“Any problem you face in a video game or in life is one of four things: an enemy, obstacle, puzzle, or trap. That’s it. Everyone you meet in life is one of those four things.”-from Nathan Hill’s The Nix
“Relationships flourish when we believe the best about others, not assume the worst.” -BJ Thompson
“We may give our human loves the unconditional allegiance which we owe only to God. Then they become gods: then they become demons. Then they will destroy us, and also destroy themselves. For natural loves that are allowed to become gods do not remain loves. They are still called so, but can become in fact complicated forms of hatred.” -C.S. Lewis, The Four Loves
“St John’s saying that God is love has long been balanced in my mind against the remark of a modern author (M. Denis de Rougemont) that ‘love ceases to be a demon only when he ceases to be a god’; which of course can be re-stated in the form ‘begins to be a demon the moment he begins to be a god’. This balance seems to me an indispensable safeguard.

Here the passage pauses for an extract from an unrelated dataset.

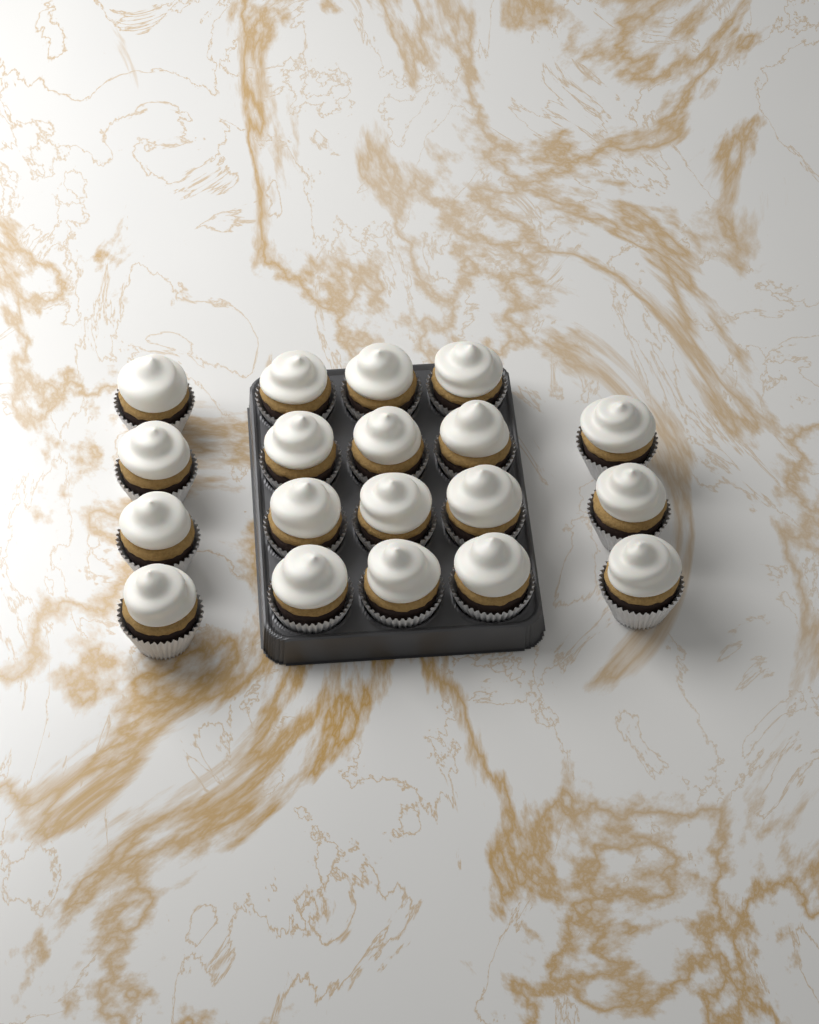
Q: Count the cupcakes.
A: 19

If we ignore it the truth that God is love may slyly come to mean for us the converse, that love is God.” -C.S. Lewis, The Four Loves
“Where Need-love is felt there may be reasons for denying or totally mortifying it; but not to feel it is in general the mark of the cold egoist. Since we do in reality need one another (‘it is not good for man to be alone’), then the failure of this need to appear as Need-love in consciousness—in other words, the illusory feeling that it is good for us to be alone—is a bad spiritual symptom; just as lack of appetite is a bad medical symptom because men do really need food.” -C.S. Lewis, The Four Loves
“He lacks nothing, but our Need-love, as Plato saw, is ‘the son of Poverty’. It is the accurate reflection in consciousness of our actual nature. We are born helpless. As soon as we are fully conscious we discover loneliness. We need others physically, emotionally, intellectually; we need them if we are to know anything, even ourselves.” -C.S. Lewis, The Four Loves
“Tim Keller once defined forgiveness as resolving not to bring the offence up again with God, with the person who offended us, or with ourselves. Often it is the final one of these that is the most difficult.” Sam Allberry, Why Bother With Church?